DATELINE: Mojave Haven
Van Tassel Castle
Not too often Ancient Aliens devotes a show to an important person in the UFO business, like Nikola Tesla, Leonardo, or Werner von Braun. This week they have selected the ever-forgotten George Van Tassel on the 8thepisode of season 15.
Van Tassel invented something out in the Mojave Desert forty years ago called the Integratron, a machine that ancient aliens helped him build for time travel, spirit communication, and portals to other dimensions.
Immortality is not what it used to be: Van Tassel was about to announce his invention’s possibilities when he abruptly died at age 67 of an unexpected heart attack. Almost immediately, your favorite federal government gutted the building where immortality lurked.
Van Tassel’s white dome house out in the desert had its guts removed: all those particle trackers and collider stuff were carted off.
As for Van Tassel, his death seemed to be regarded at biting irony for a man who wanted immortality and his premature death was dismissed as fate, rather than cold-blooded murder.
Van Tassel was considered a genius—and among his benefactors was Howard Hughes. And, if he is to be believed, a series of extra-terrestrials who came to him in the desert.
Not surprisingly, he held major outings each year in the 1950s that attracted bigger and bigger crowds, allowing Ancient Aliensto compare him to Moses– of UFOs.
He built his Integratron on Ley Lines, on a latitude with the Great Pyramid, which he also believed served a similar purpose ten or twenty-thousands of years ago. Most intriguing is the resemblance between this building and a depiction of Solomon’s Temple by Raphael, which housed the Ark of the Covenant.

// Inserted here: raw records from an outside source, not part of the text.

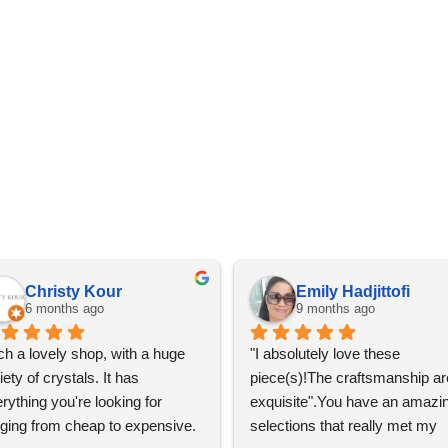
Christy Kour
Emily Hadjittofi
6 months ago
9 months ago
h a lovely shop, with a huge 
"I absolutely love these 
iety of crystals. It has 
piece(s)!The craftsmanship are
rything you're looking for 
exquisite".You have an amazin
ging from cheap to expensive. 
selections that really met my 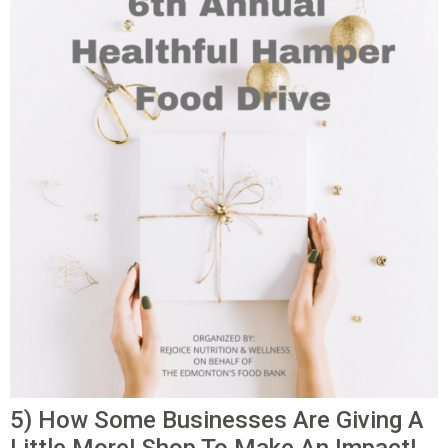
5) How Some Businesses Are Giving A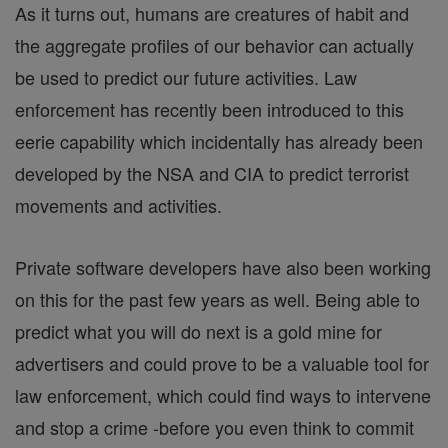
As it turns out, humans are creatures of habit and
the aggregate profiles of our behavior can actually
be used to predict our future activities. Law
enforcement has recently been introduced to this
eerie capability which incidentally has already been
developed by the NSA and CIA to predict terrorist
movements and activities.
Private software developers have also been working
on this for the past few years as well. Being able to
predict what you will do next is a gold mine for
advertisers and could prove to be a valuable tool for
law enforcement, which could find ways to intervene
and stop a crime -before you even think to commit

DATELINE: Post-Tesla Scientist
No, it’s not Ancient Aliens—which leads us to wonder how they could have failed to do a feature on George Van Tassel, the 1950s UFO-logist who held fabulous meetings out in the desert near Twenty-Nine Palms and Big Rock with 10,000 UFO followers.
California koo-koo birds have flocked to the deserts of California for decades. As the movie Calling All Earthlings indicates, many are still there.
Foremost was George Van Tassel, a US Defense Department weapons expert from Lockheed who also worked for Howard Hughes. He became disenchanted with nuclear warfare games—and moved his small family to an underground residence at Big Rock.
In the early 1950s, he began receiving messages and instructions on how to build a time machine, which he called the Integratron. It is still there, a marvel of creation that looks like a work from Frank Lloyd Wright. Made from the best lumber supplied by Howard Hughes.
How he built such an expensive, amazing structure can be explained by the folklore: Howard Hughes flew in regularly with satchels of cash.
What Van tassel worked on was not a standard time machine. His was a walk-through that would cut 30% off your age.It was not recommended for those under 18. Even as a shell today, its acoustics are oddly perfect.
After 25 years of work, just as Van Tassel was about to start up, he allegedly suffered a major heart attack and died in a motel near Los Angeles. Some thought he was murdered. All his notes and research went missing—and his Integratron (always under FBI surveillance) was looted and rendered useless. Van Tassel wrote a few books, including I Rode in a Flying Saucer.
Director Jonathan Berman’s idiosyncratic documentary is nearly as weird as the inhabitants of Big Rock, but this makes for a fascinating exploration of a man after Tesla’s heart and Howard Hughes’ wallet.